India had paid USD 200 million in ransom to the Kandahar hijackers of the Indian Airlines Flight IC 814 in 1999, said a senior Congress leader.

In a new twist to the Kandahar controversy, Congress leader R K Anand alleged that the then External Affairs Minister Jaswant Singh had “carried more than USD 200 million to the hijackers of the Indian Airlines Flight IC 814 in 1999 under international pressure,” a leading English daily, The Statesman, reported here on Thursday.

Anand charged that the money had come from the “international community” via Switzerland because Swiss “currency king” Robert Giori was among the 180 passengers held hostage by the hijackers for one week.

“There was pressure from the US and Switzerland to secure Giori’s release for any amount of money,” said Anand.

However, the Bhartiya Janata Party (BJP) rejected Anand’s charges.

The Kandhar controversy, which has refused to die down, was in the headlines of the media a month ago when on June 15 a prime accused in the hijacking of the Indian Airlines plane to Kandahar in 1999 told a special court in Patiala, a city in Punjab state, that the entire drama was planned by the Indian government.

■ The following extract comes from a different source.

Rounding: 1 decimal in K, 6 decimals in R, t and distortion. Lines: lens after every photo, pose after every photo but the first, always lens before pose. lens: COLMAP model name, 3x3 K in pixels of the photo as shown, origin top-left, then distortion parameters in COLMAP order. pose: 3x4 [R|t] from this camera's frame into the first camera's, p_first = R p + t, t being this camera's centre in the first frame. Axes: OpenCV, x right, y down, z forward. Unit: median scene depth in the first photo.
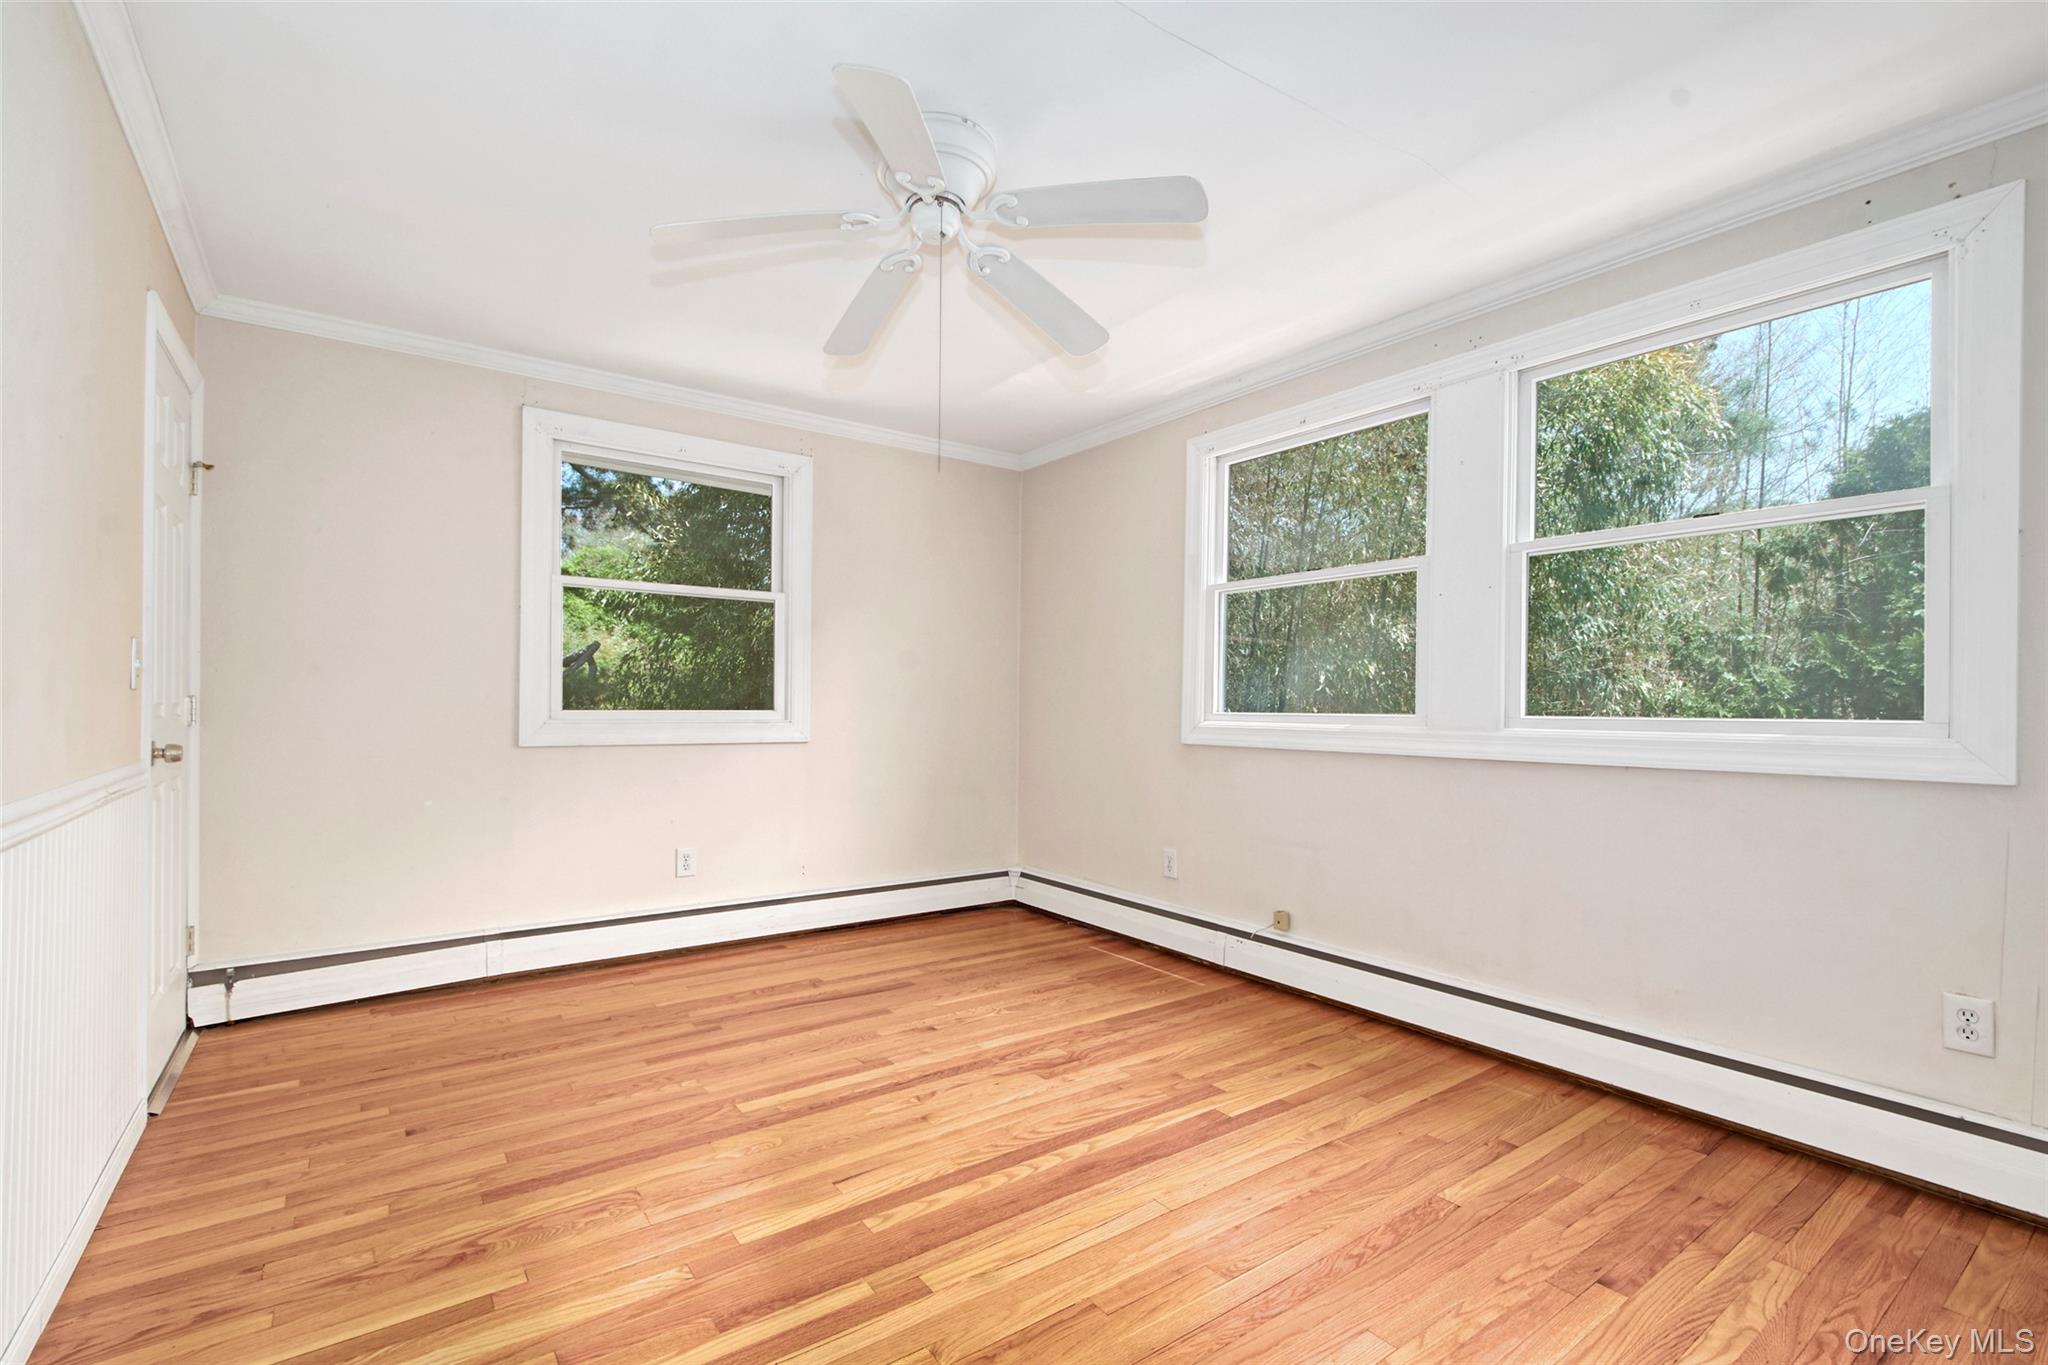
lens RADIAL K [[891.3, 0, 1029.4], [0, 891.3, 702.7], [0, 0, 1]] dist [0.006521, -0.011629]
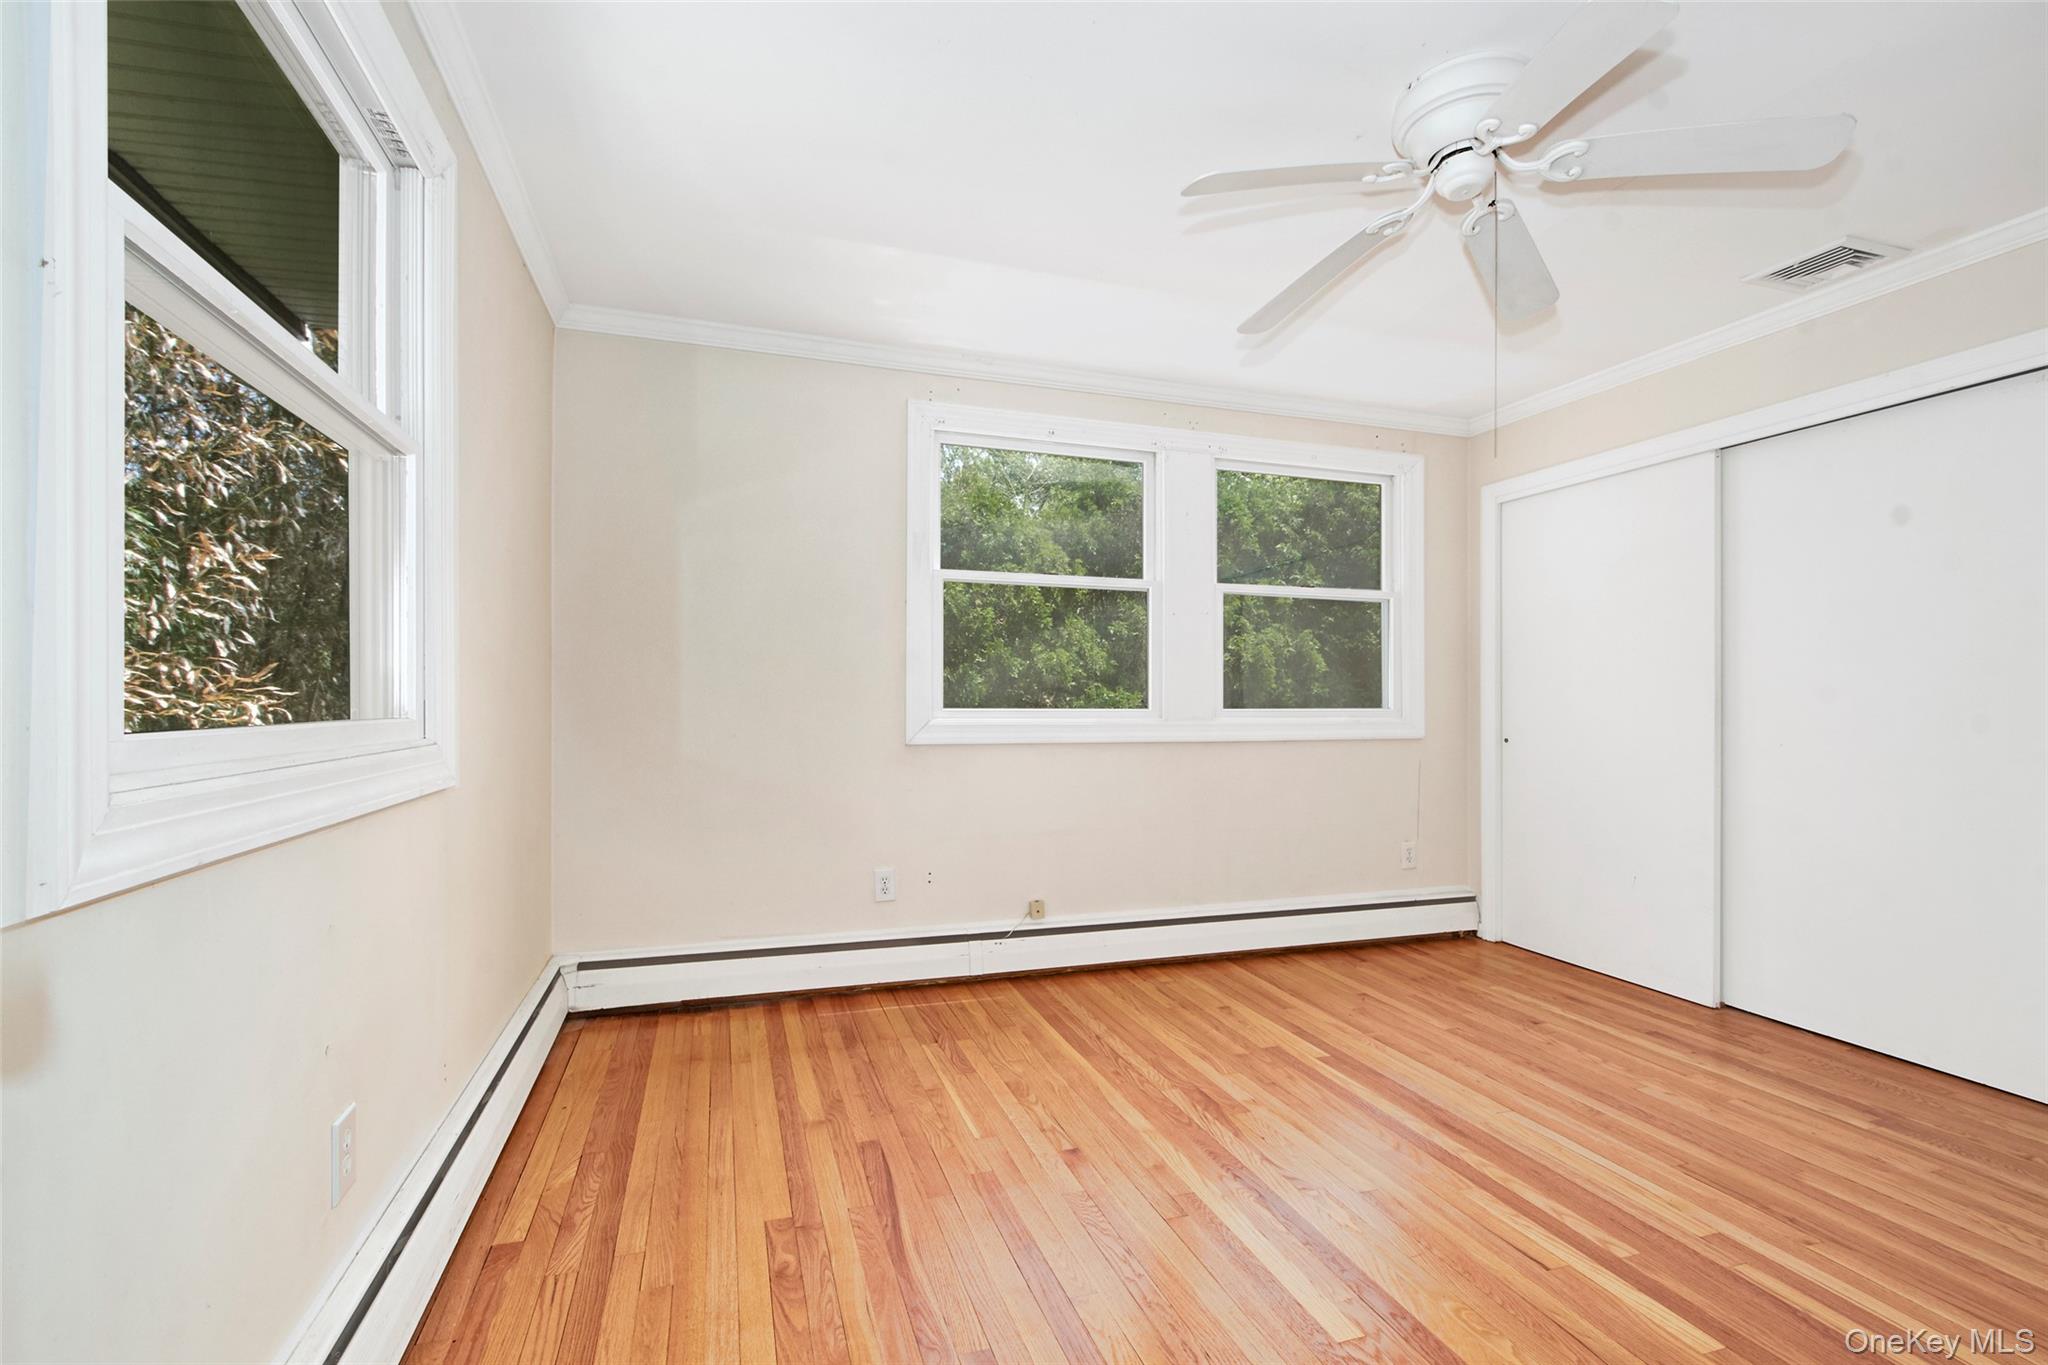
lens RADIAL K [[887.8, 0, 972.7], [0, 887.8, 697.9], [0, 0, 1]] dist [0.002127, 0.000074]
pose [[0.337840, -0.003958, 0.941195, -0.758595], [-0.003865, 0.999977, 0.005593, -0.006209], [-0.941196, -0.005527, 0.337817, 0.777404]]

Deposing before the designated court, Yusuf Nepali said the entire hijacking drama was fabricated by then Prime Minister Atal Bihari Vajpayee, Union Home Minister L K Advani and External Affairs Minister Yashwant Sinha.

Nepali, who allegedly assisted the hijackers, told the court that it was an attempt by the government to get rid of three terrorists of the Harkat-ul-Mujahideen.

An Indian Airlines (Flight No IC-814) aircraft flying from Kathmandu to New Delhi on December 24, 1999 with more than 180 persons was hijacked and made landings in India, Pakistan and the United Arab Emirates before being taken to Kandahar in Afghanistan.

The hijack drama ended on December 31 after the release of three jailed terrorists — Mohammad Masood Azhar, Ahmed Omar Sayed Sheikh and Mushtaq Ahmed Zargar — by the Indian government.

India released the three jailed terrorists and flew them to Afghanistan, where they were exchanged for 180 hostages aboard the Indian Airlines Flight IC-814 that was hijacked on December 24, 1999.

One passenger, Rupen Katiyal, was stabbed to death by the hijackers.